Under Warmington’s timetable, a child born today would attend high school — presumably arriving each morning in an EV school bus — in a net carbon-zero New Hampshire.

Can wind power, EV subsidies, more mass transit, and new union jobs accomplish that?

Energy experts who spoke to NHJournal say it’s unlikely.

“Unfortunately, this is just another example of candidates for office putting forth energy policies without any plans to support them or understanding of the impacts on families,” said Marc Brown with Consumer Energy Alliance.

“There are no cost estimates in this plan nor any details on how to achieve her stated ‘goals.’ Councilor Warmington’s energy plan will increase costs for families and businesses and will do nothing to improve the reliability or resiliency of our electricity grid.”

State Rep. Kat McGhee (D-Hollis), the ranking member of the House Science, Technology and Energy Committee, supports Warmington’s plan.

“Her strategic vision to create jobs and strengthen New Hampshire’s economy by lowering our carbon footprint will boost homegrown energy production, expand collaborations with producers and businesses, and inspire crucial workforce development,” McGhee said in a statement.

But the chairman of that same committee, Rep. Michael Vose (R- Epping), tells NHJournal that Warmington’s proposal “isn’t a plan. It’s a dream.”

“Warmington never mentions that it comes with higher taxes, fees, and energy costs for New Hampshire families and businesses. That can be the only outcome because expanded energy efficiency programs already cost electricity ratepayers $80 million each year. How can government regulations promote private investment? Only by giving tax breaks, which raises taxes for everyone else.”

Vose said the plan has one good point: “It doesn’t mention battery storage, which today costs an eye-popping $140/kwh versus the average homeowner cost of 11 cents.”

Warmington is hardly alone in her party in calling for a zero-carbon economy. President Joe Biden revoked approval for the Keystone XL pipeline and imposed a moratorium on oil and gas leasing on federal property his first day in office.
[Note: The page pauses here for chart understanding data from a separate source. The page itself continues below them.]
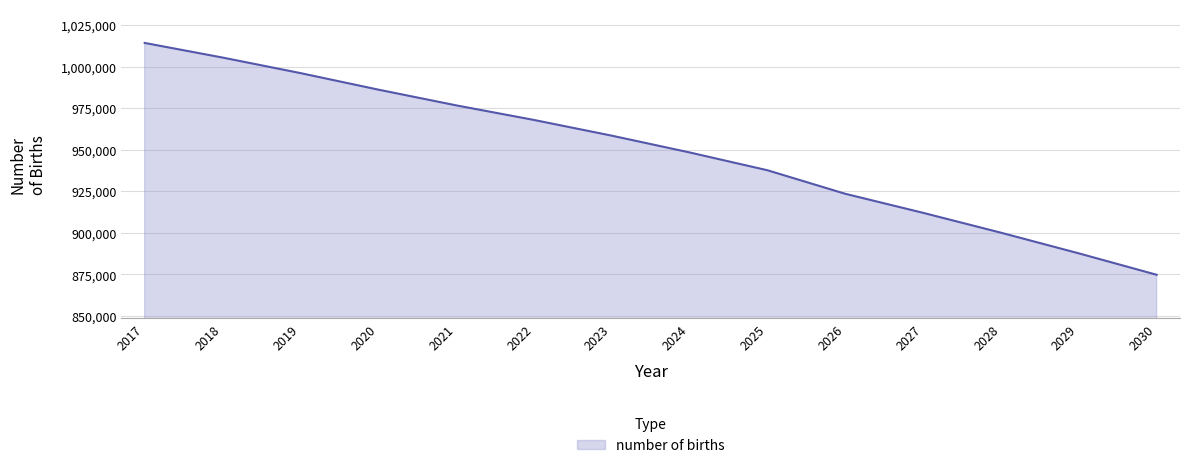

What is the average value?

949171.6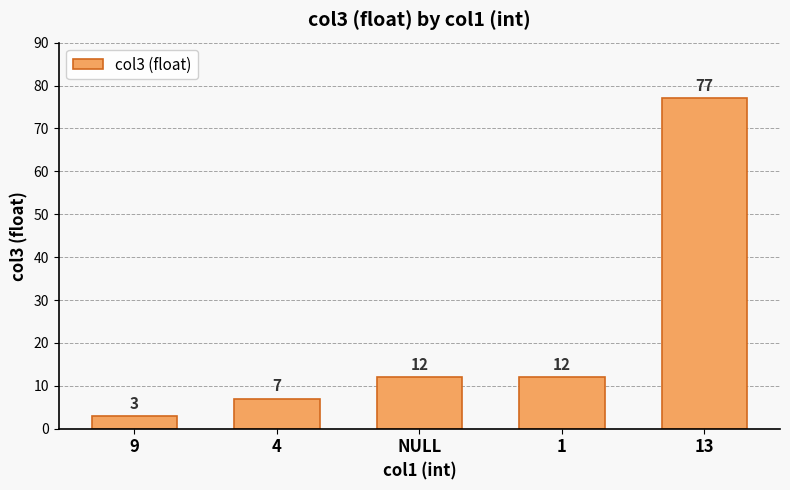

Does the chart contain stacked bars?

No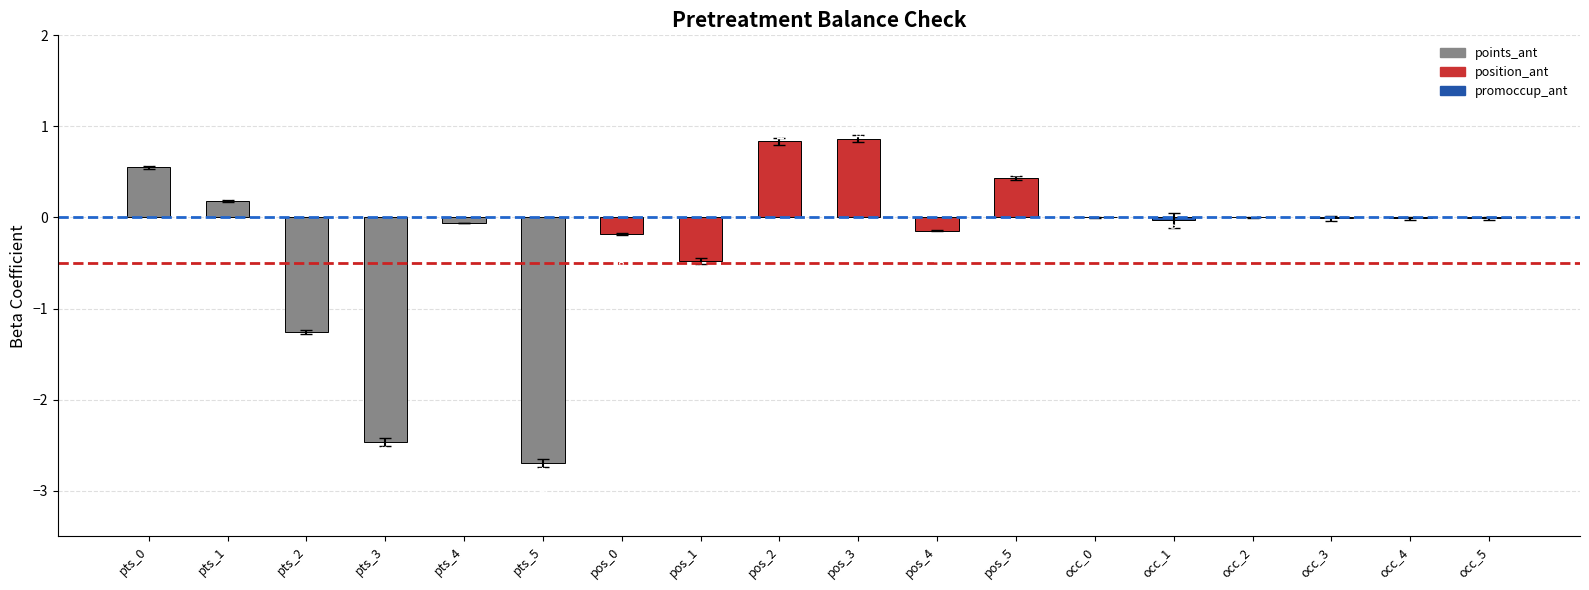

What is the greatest value displayed?

0.9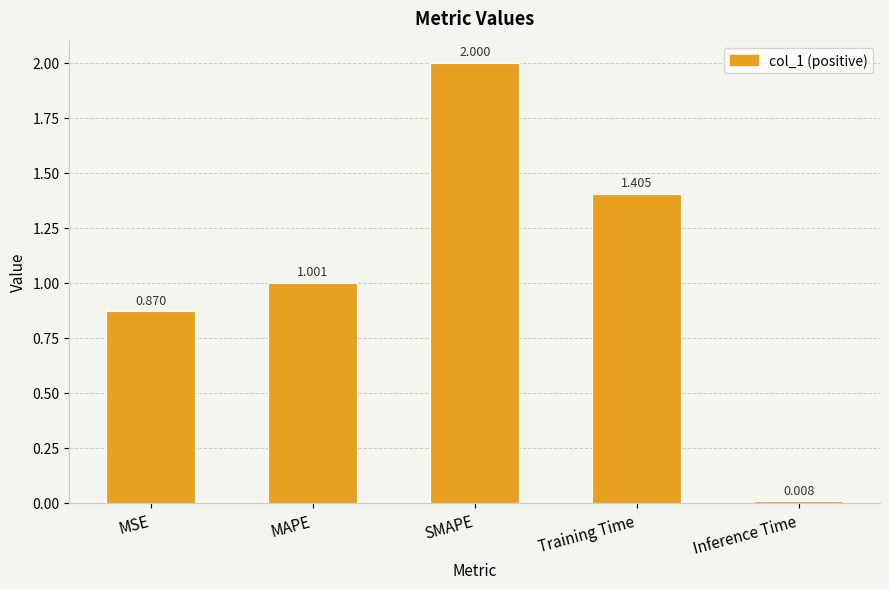

Which category has the highest value across all series?

SMAPE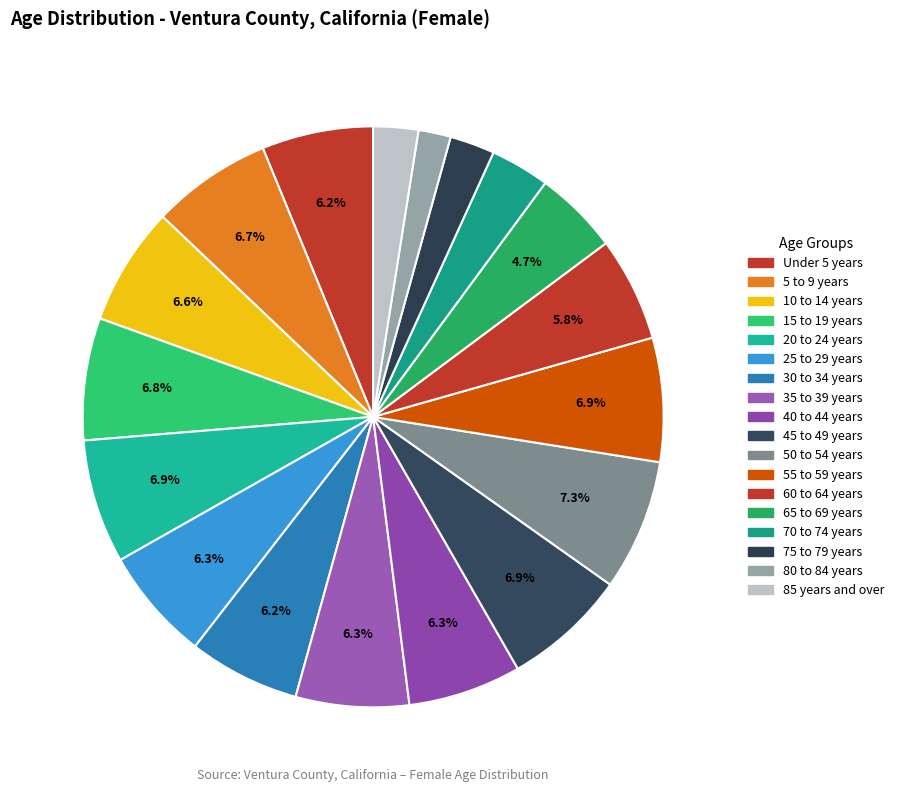

To the nearest percent, what is the difference between the largest and smallest slice percentages?

6%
On Friday, the White House announced it is revoking a plan that’s been in place since 1923, allowing energy development in Alaska’s National Petroleum Reserve, which contains an estimated 17 billion barrels of oil and 50 trillion cubic feet of natural gas.

And while Warmington’s opponent in the Democratic gubernatorial primary, former Manchester Mayor Joyce Craig, would not respond to NHJournal’s requests for comment, she has said New Hampshire should “prioritize increasing renewable energy and reducing carbon emissions.”

One major challenge the Democrats face in New Hampshire is the massive amount of electricity it would take to replace oil and propane — two very efficient heating sources — with far less efficient electricity, particularly during periods of bitter cold. The New England power grid already struggles to meet demand when temperatures plunge, notes Rep. Michael Harrington (R-Strafford), a former member of the state’s Public Utility Commission.

“She calls for a massive increase in consumption of electricity through electrification of transportation and electric heating but gives no specifics on how to produce the extra electricity,” said Harrington, “But there is no mention in Warmington’s proposal of the recent NERC [North American Electric Reliability Corporation] warning that New England is facing an electricity reliability crisis in the coming years.

“They recognize this crisis can only be avoided with a lot more dispatchable generation like natural gas and nuclear. We can’t rely on just intermittent generation like solar and wind.”

Not surprisingly, the Republicans running for governor are rejecting Warmington’s proposal.

“Granite Staters deserve a governor who will champion policies fostering individual and business success, not one entrenching government control through yet another taxpayer-funded boondoggle,” said Chuck Morse. “Cinde Warmington’s latest energy proposal advocates for unprecedented government intrusion on Granite Staters toward unsustainable green energy, sidestepping practical solutions to lower energy costs and spur economic growth.”